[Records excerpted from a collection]
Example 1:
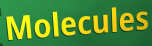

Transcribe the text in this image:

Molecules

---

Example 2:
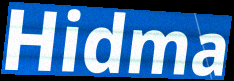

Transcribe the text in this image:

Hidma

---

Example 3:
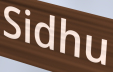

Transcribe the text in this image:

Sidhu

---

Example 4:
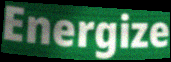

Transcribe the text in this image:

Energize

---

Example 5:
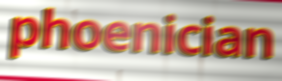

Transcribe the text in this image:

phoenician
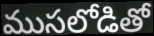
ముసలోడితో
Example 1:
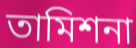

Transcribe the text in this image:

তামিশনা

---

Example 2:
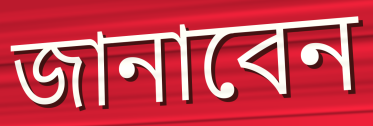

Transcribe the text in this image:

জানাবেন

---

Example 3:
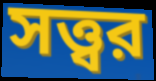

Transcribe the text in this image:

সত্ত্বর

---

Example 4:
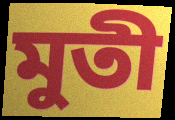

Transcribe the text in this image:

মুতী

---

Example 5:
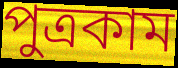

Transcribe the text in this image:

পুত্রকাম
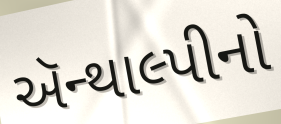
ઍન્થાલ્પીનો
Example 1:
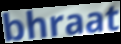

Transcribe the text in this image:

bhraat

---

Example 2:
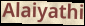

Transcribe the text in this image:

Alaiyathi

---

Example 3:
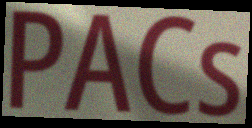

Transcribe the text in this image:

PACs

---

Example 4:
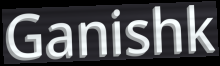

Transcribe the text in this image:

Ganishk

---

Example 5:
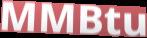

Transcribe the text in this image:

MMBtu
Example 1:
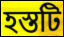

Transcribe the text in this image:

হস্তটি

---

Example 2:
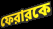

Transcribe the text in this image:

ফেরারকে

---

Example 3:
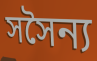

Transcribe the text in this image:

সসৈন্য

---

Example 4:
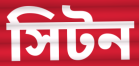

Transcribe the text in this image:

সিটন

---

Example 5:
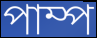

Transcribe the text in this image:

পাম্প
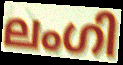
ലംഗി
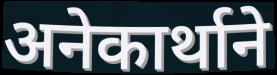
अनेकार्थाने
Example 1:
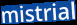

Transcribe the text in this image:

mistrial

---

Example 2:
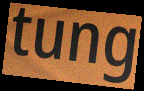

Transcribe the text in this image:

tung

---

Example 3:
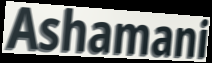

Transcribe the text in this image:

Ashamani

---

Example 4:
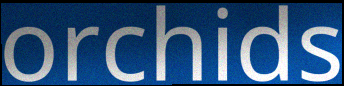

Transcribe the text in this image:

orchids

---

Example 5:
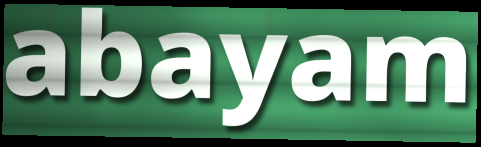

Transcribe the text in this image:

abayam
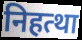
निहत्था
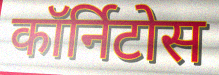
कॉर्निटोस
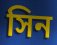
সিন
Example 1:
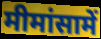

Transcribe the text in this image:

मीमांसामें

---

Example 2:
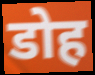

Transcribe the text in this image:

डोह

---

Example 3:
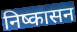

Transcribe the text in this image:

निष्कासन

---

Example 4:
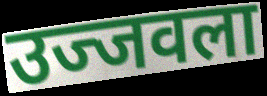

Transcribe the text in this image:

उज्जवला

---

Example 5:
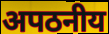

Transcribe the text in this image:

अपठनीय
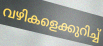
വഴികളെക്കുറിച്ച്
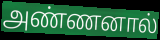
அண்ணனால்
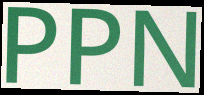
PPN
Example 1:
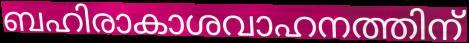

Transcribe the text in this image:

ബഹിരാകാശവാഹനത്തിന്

**Task**: Exactly as written, copy the entries above without their pictures.

**Solved exercise**:
Example 1:

Transcribe the text in this image:

Molecules

---

Example 2:

Transcribe the text in this image:

Hidma

---

Example 3:

Transcribe the text in this image:

Sidhu

---

Example 4:

Transcribe the text in this image:

Energize

---

Example 5:

Transcribe the text in this image:

phoenician
ముసలోడితో
Example 1:

Transcribe the text in this image:

তামিশনা

---

Example 2:

Transcribe the text in this image:

জানাবেন

---

Example 3:

Transcribe the text in this image:

সত্ত্বর

---

Example 4:

Transcribe the text in this image:

মুতী

---

Example 5:

Transcribe the text in this image:

পুত্রকাম
ઍન્થાલ્પીનો
Example 1:

Transcribe the text in this image:

bhraat

---

Example 2:

Transcribe the text in this image:

Alaiyathi

---

Example 3:

Transcribe the text in this image:

PACs

---

Example 4:

Transcribe the text in this image:

Ganishk

---

Example 5:

Transcribe the text in this image:

MMBtu
Example 1:

Transcribe the text in this image:

হস্তটি

---

Example 2:

Transcribe the text in this image:

ফেরারকে

---

Example 3:

Transcribe the text in this image:

সসৈন্য

---

Example 4:

Transcribe the text in this image:

সিটন

---

Example 5:

Transcribe the text in this image:

পাম্প
ലംഗി
अनेकार्थाने
Example 1:

Transcribe the text in this image:

mistrial

---

Example 2:

Transcribe the text in this image:

tung

---

Example 3:

Transcribe the text in this image:

Ashamani

---

Example 4:

Transcribe the text in this image:

orchids

---

Example 5:

Transcribe the text in this image:

abayam
निहत्था
कॉर्निटोस
সিন
Example 1:

Transcribe the text in this image:

मीमांसामें

---

Example 2:

Transcribe the text in this image:

डोह

---

Example 3:

Transcribe the text in this image:

निष्कासन

---

Example 4:

Transcribe the text in this image:

उज्जवला

---

Example 5:

Transcribe the text in this image:

अपठनीय
വഴികളെക്കുറിച്ച്
அண்ணனால்
PPN
Example 1:

Transcribe the text in this image:

ബഹിരാകാശവാഹനത്തിന്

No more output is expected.